_ASSIGNMENT_.
From the entries that follow, copy every line with the word "pixels".

*** Opening RECORDS TO USE ***

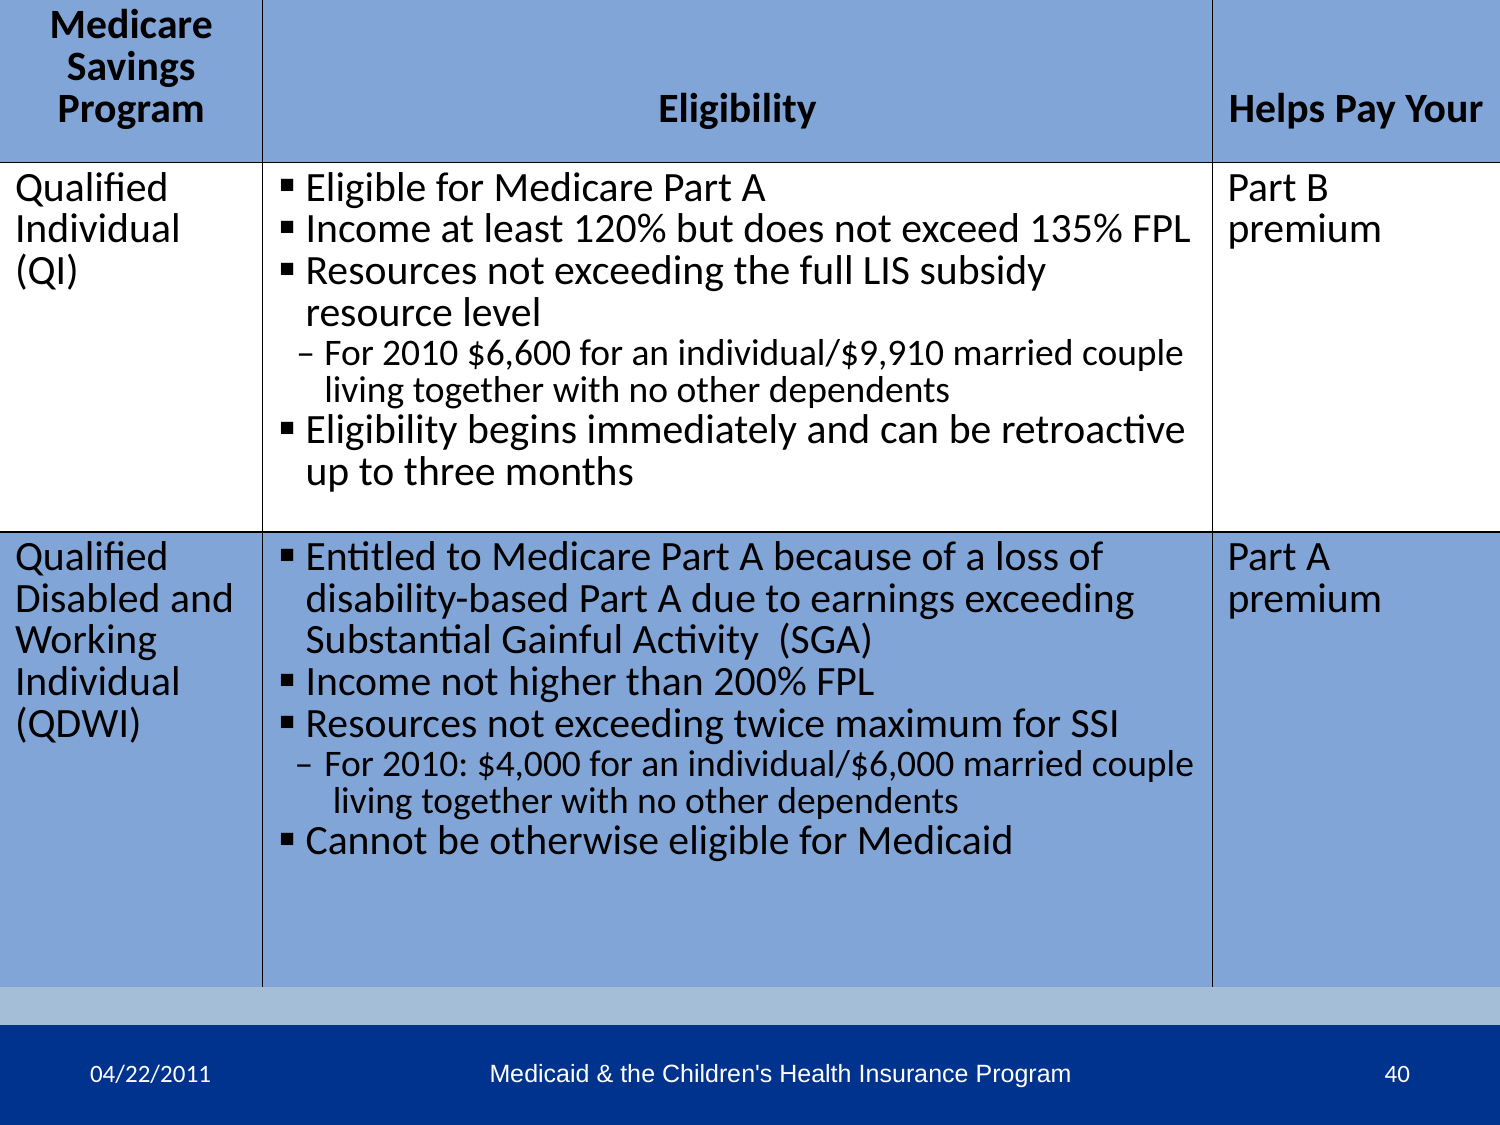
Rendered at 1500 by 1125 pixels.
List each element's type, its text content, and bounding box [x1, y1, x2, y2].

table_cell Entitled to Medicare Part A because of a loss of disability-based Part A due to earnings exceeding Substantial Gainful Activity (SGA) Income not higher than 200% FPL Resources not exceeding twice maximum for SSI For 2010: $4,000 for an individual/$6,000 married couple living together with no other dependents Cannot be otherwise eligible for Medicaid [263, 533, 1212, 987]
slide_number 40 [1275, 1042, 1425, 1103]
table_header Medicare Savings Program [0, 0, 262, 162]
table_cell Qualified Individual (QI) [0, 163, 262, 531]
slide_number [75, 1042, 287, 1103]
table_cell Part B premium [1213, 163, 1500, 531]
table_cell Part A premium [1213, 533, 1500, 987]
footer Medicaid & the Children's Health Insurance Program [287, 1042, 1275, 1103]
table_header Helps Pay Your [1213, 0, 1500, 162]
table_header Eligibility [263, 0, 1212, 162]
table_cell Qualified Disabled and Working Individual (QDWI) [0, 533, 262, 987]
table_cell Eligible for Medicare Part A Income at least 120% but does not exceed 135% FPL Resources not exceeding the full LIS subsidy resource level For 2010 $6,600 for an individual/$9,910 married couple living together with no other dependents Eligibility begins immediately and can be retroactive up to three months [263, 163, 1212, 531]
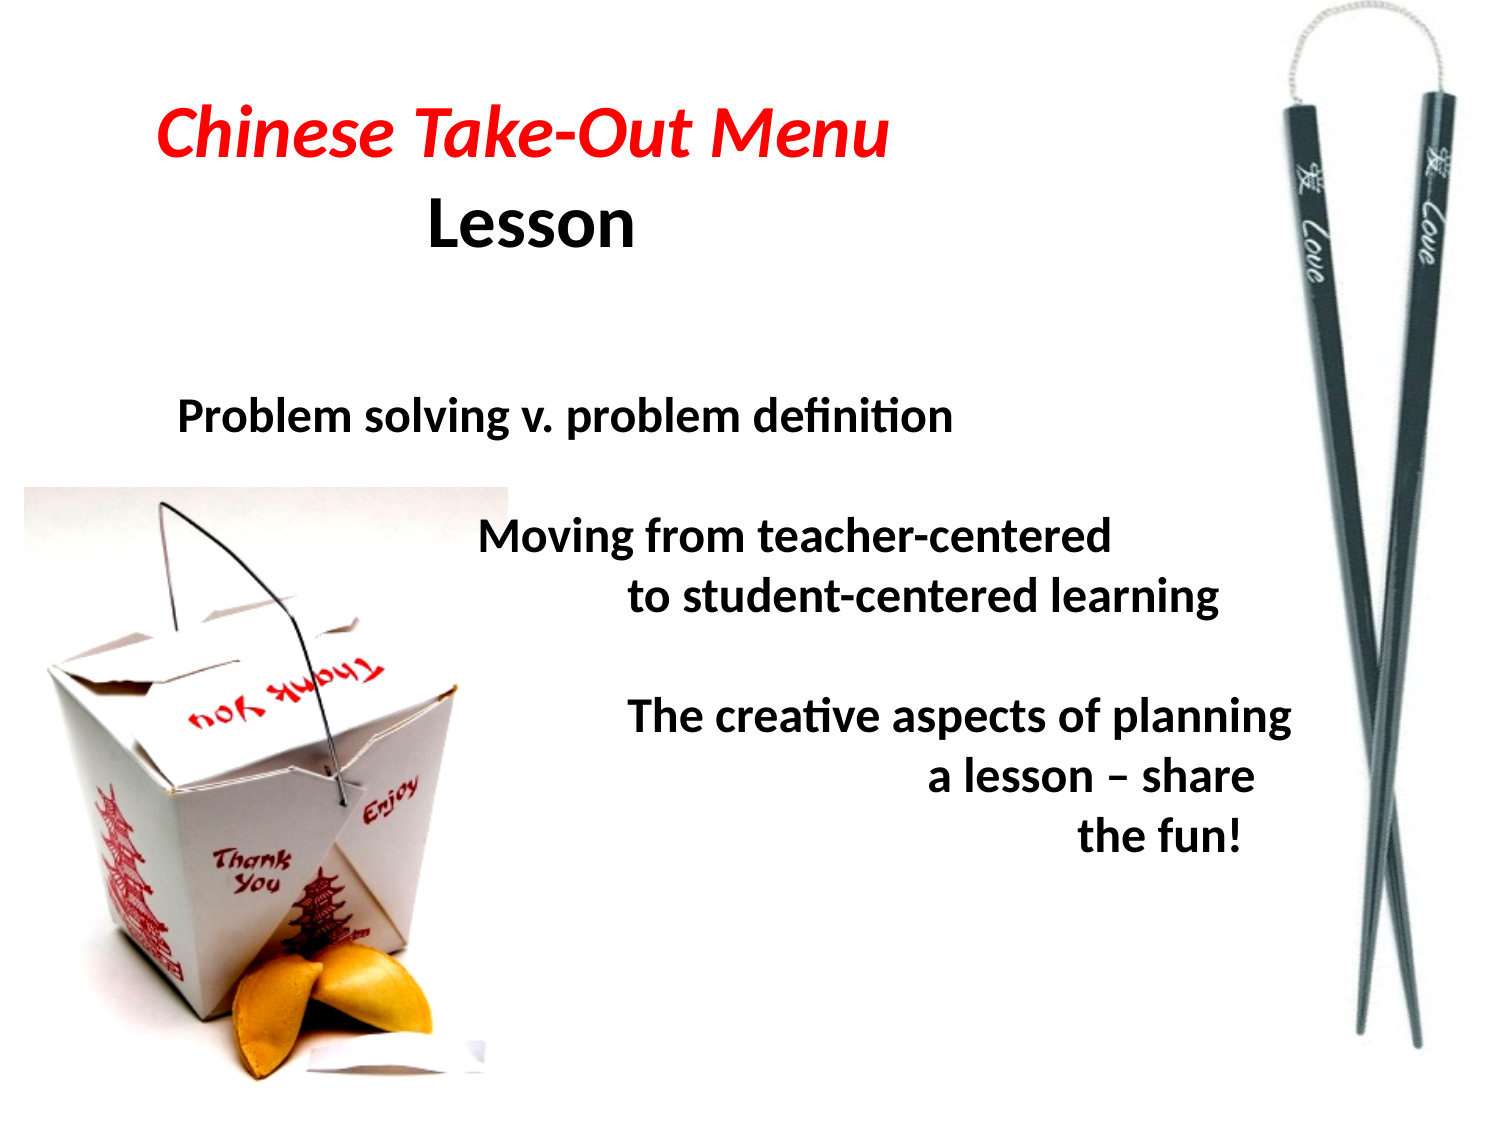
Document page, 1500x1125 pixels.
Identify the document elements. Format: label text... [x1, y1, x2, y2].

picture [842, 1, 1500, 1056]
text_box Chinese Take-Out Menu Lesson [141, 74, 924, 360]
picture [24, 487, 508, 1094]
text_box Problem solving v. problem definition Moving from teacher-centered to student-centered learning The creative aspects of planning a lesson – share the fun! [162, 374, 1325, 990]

*** Closing RECORDS TO USE ***

_RESPONSE_.
Rendered at 1500 by 1125 pixels.
Document page, 1500x1125 pixels.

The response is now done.